Dort stiess mein Anliegen auf offene Ohren. Der damalige Geschäftsführer antwortete positiv und schrieb mir später: «Im Nachgang zu Ihrer Anfrage und unserem früheren Mail haben wir die Möglichkeit einer Rollstuhltribüne auf dem Bundesplatz geprüft, einerseits mit Spezialisten im Behinderten gerechten Bauen, andererseits mit relevanten Lieferanten und in einer Vorabklärung mit den Bewilligungsbehörden der Stadt Bern. Für dieses Jahr lässt sich diese Idee leider nicht kurzfristig realisieren. Wir werden aber bei der Planung eines möglichen kommenden Anlasses Ihre Anregung gerne wieder aufnehmen.»

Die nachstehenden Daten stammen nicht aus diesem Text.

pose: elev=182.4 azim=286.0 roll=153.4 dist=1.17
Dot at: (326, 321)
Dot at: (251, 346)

Die Rollstuhltribüne 2013 und 2014

Und das haben sie wirklich getan. In den Jahren 2013 und 2014 konnten Menschen im Rollstuhl die Lichtshow von einem erhöhten Podest aus geniessen. Dieser war vor der Berner Kantonalbank platziert und von einer Security-Person bewacht, die darauf geachtet hat, dass wirklich nur Menschen im Rollstuhl und ihre Begleitpersonen über die Rampe auf den Podest gelangen.

Baustelle vor der Nationalbank

Dann begann die Renovation der Nationalbank, und anstelle des Rollstuhl-Podests gab es nur einen roten Aufkleber auf dem Bundesplatz, auf den sich Menschen im Rollstuhl stellen können. Auf Nachfrage bei der Organisatorin erhielt ich die Antwort:

«Leider ist es so, dass wir für die nächsten 3 Jahre vor der Nationalbank eine Baustelle haben,
daher mussten wir auf das Bistro Rendez-vous verzichten. Wir hatten lediglich die Bewilligung für ein Street Food mit 2 mobilen Wagen vor der BEKB. Das ist der Grund, warum die Behindertenrampe im Moment keinen Platz hat.»

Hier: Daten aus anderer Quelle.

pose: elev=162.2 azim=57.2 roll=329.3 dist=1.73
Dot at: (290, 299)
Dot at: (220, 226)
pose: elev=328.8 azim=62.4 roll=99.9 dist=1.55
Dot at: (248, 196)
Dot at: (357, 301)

Von der «Roten Zone» aus ist die Sicht deutlich schlechter als noch vom Rollstuhl-Podest. Zwar stehen wir dort gerader vor dem Bundeshaus, aber viel zu nahe. Wir sehen nur einen Teil des Bundeshauses und haben nach der fast halbstündigen Lichtshow eine ziemliche Genickstarre. Wir fragen uns deshalb, ob wirklich alle Menschen im Rollstuhl so lange so stark aufwärts blicken können.

Enttäuschung im 2019

Ende 2018 war die Renovation der Nationalbank dann endlich vorbei. So freuten wir uns dieses Jahr auf die Rückkehr des Rollstuhl-Podests. Doch leider zu früh. Denn auf der Webseite von Rendez-vous Bundesplatz ist aber auch für die diesjährige Show nur die Rote Zone aufgeführt. Ich nehme deshalb erneut Kontakt auf mit der Veranstalterin.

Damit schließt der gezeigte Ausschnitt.